Detected change data:

※ ※ ※

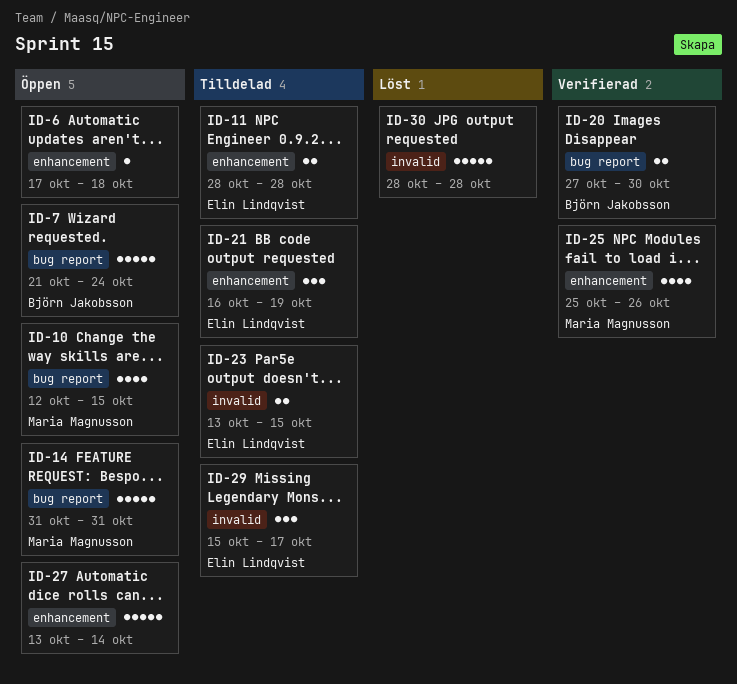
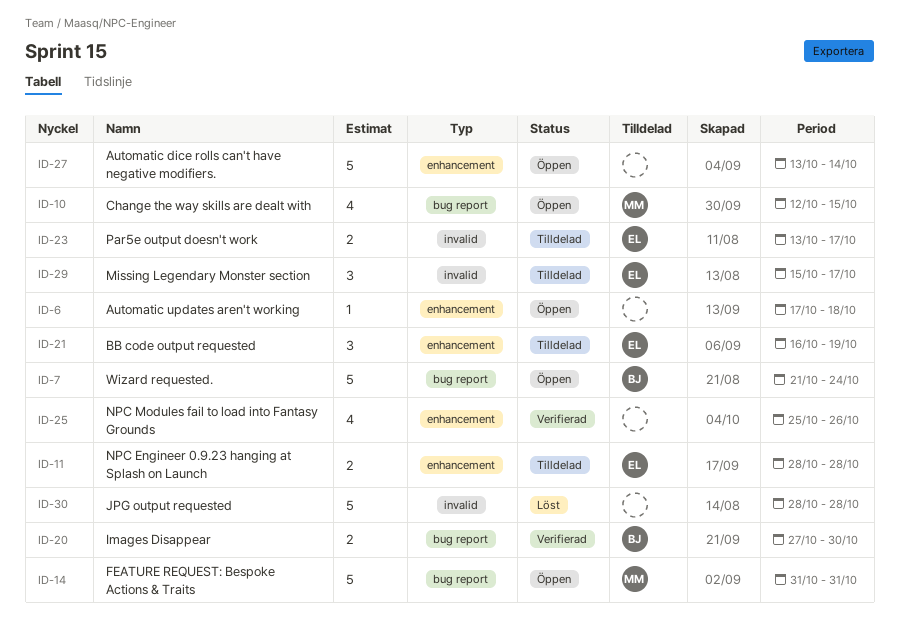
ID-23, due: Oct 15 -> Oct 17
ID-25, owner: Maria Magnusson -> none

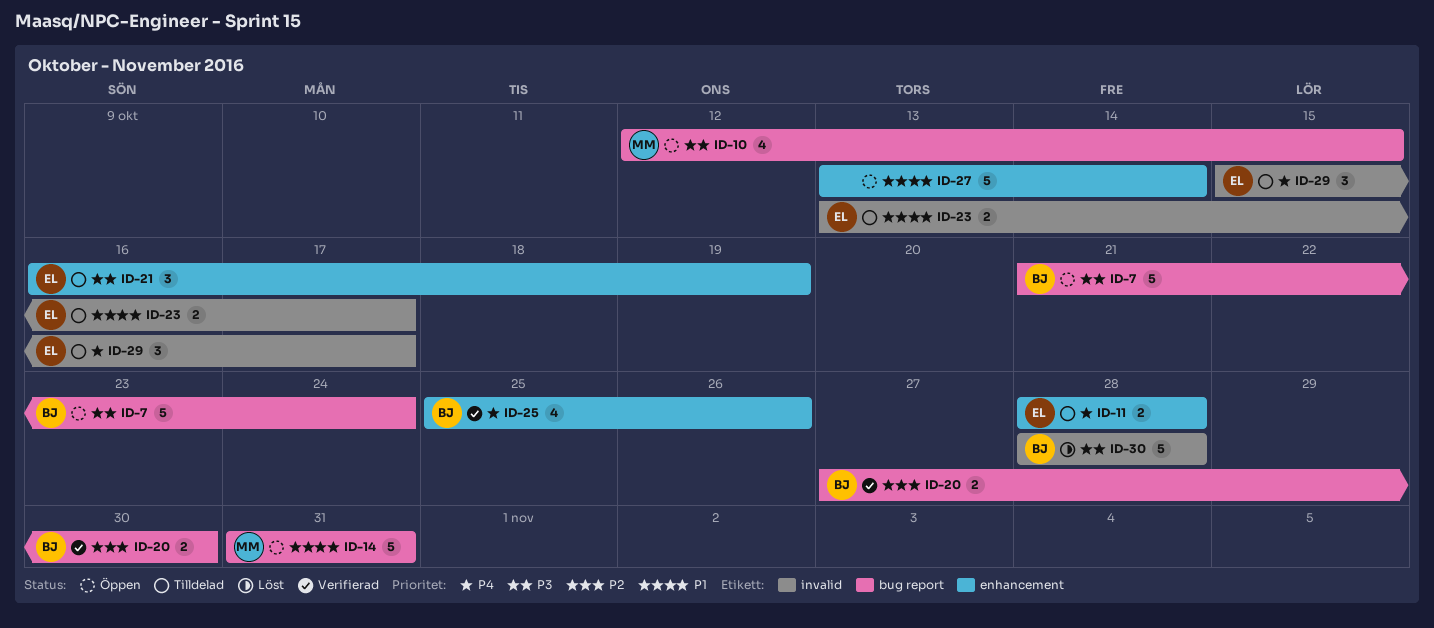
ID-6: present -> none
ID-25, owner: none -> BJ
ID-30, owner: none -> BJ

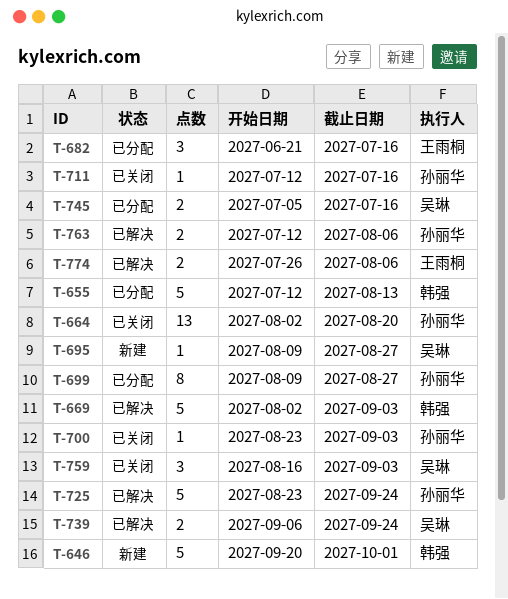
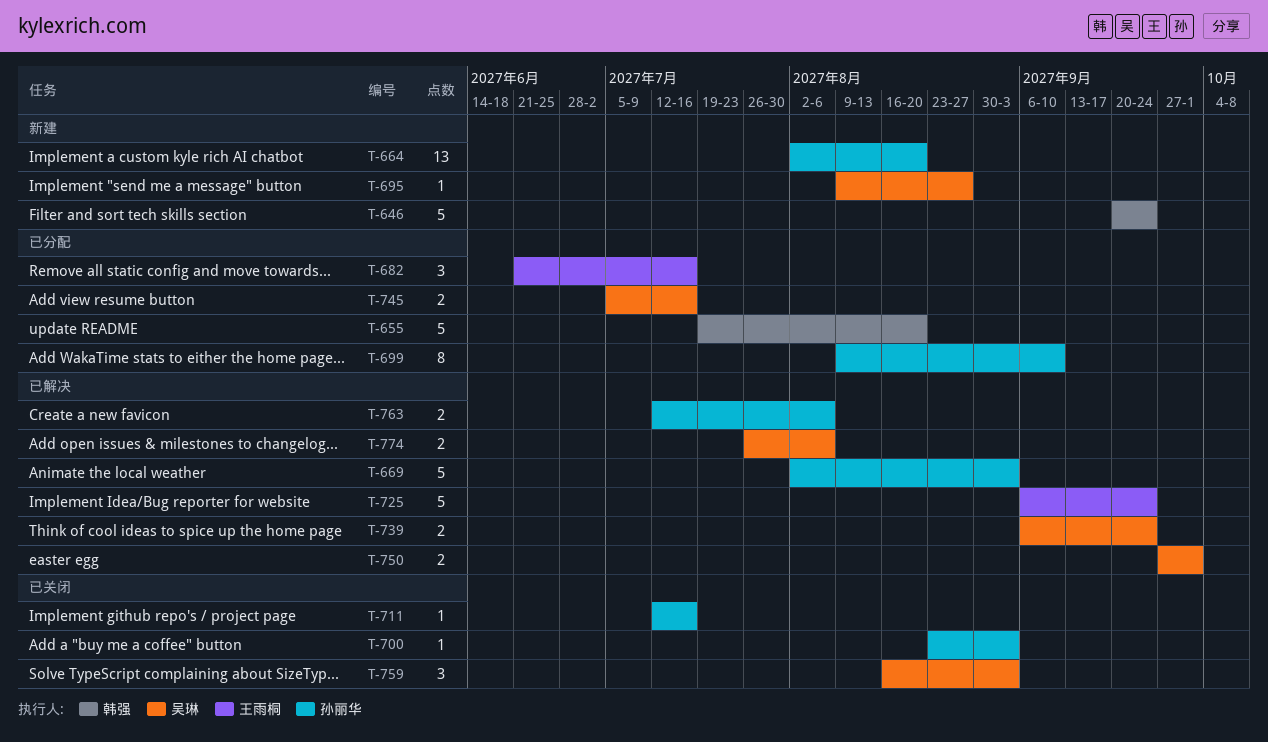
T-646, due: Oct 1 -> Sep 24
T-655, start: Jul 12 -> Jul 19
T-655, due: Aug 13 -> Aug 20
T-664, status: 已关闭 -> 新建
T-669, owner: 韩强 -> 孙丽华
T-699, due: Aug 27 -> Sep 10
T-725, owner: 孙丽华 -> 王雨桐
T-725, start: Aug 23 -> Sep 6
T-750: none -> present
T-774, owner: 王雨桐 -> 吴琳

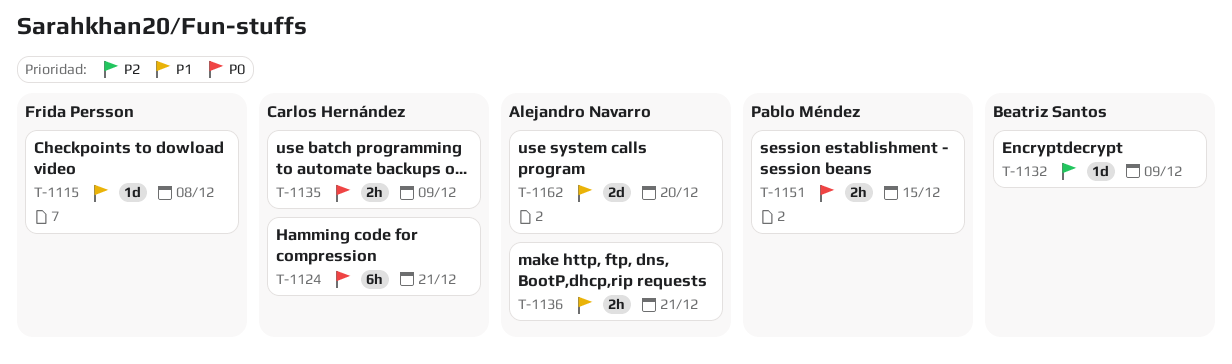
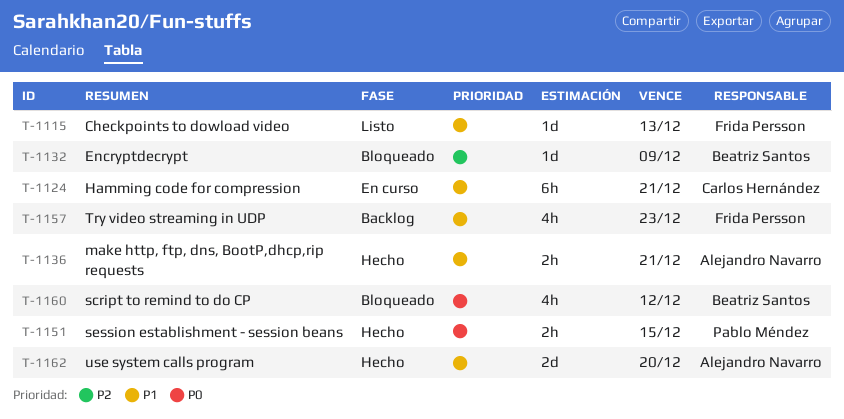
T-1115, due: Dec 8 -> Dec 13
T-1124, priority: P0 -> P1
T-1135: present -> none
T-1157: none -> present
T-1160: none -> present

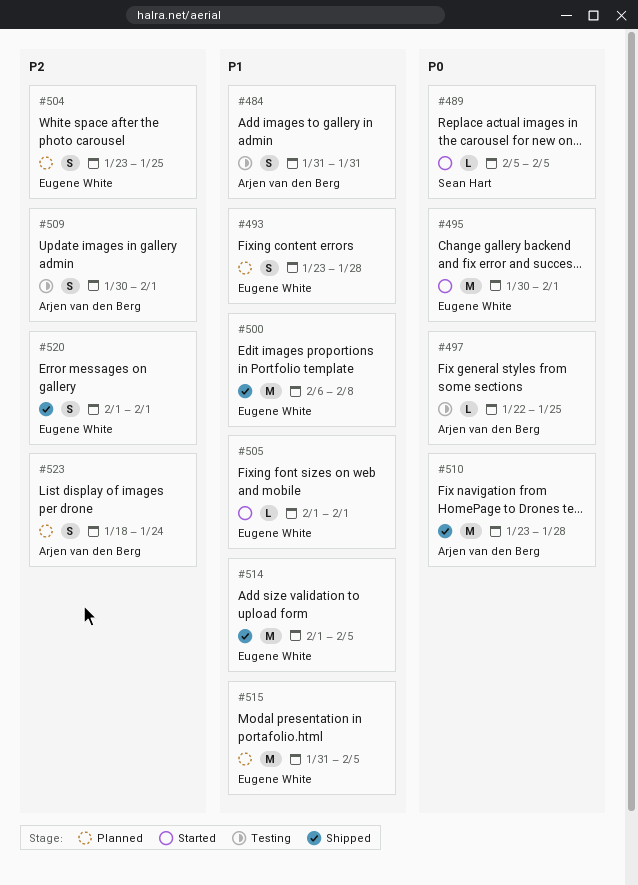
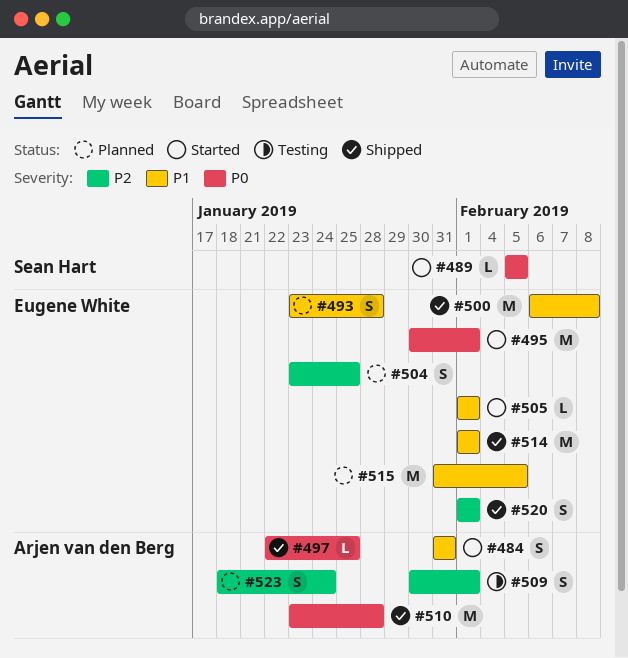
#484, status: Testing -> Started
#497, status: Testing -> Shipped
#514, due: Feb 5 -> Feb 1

※ ※ ※

> _THE PROBLEM_: Print exactly, with no pictures, the lines above from the one that holds "T-725, owner: 孙丽华 -> 王雨桐" through the one that holds "#484, status: Testing -> Started", both of them included.

> _RESULT OF THIS TASK_:
T-725, owner: 孙丽华 -> 王雨桐
T-725, start: Aug 23 -> Sep 6
T-750: none -> present
T-774, owner: 王雨桐 -> 吴琳

T-1115, due: Dec 8 -> Dec 13
T-1124, priority: P0 -> P1
T-1135: present -> none
T-1157: none -> present
T-1160: none -> present

#484, status: Testing -> Started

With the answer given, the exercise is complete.